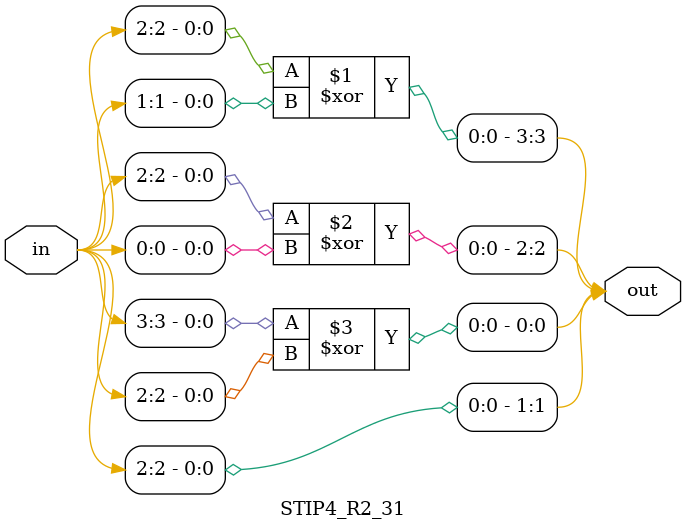
<source format=v>
module  STIP4_R2_31(in,out);
input[3:0] in;
output[3:0] out;
wire[3:0] out;
assign out[3]=in[2]^in[1];
assign out[2]=in[2]^in[0];
assign out[1]=in[2];
assign out[0]=in[3]^in[2];
endmodule

</source>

━━━━━━━━

Your objective. None of the pictures belongs in the answer, but all the entries must be repeated exactly.

Response below.
<source format=v>
module  STIP4_R2_31(in,out);
input[3:0] in;
output[3:0] out;
wire[3:0] out;
assign out[3]=in[2]^in[1];
assign out[2]=in[2]^in[0];
assign out[1]=in[2];
assign out[0]=in[3]^in[2];
endmodule

</source>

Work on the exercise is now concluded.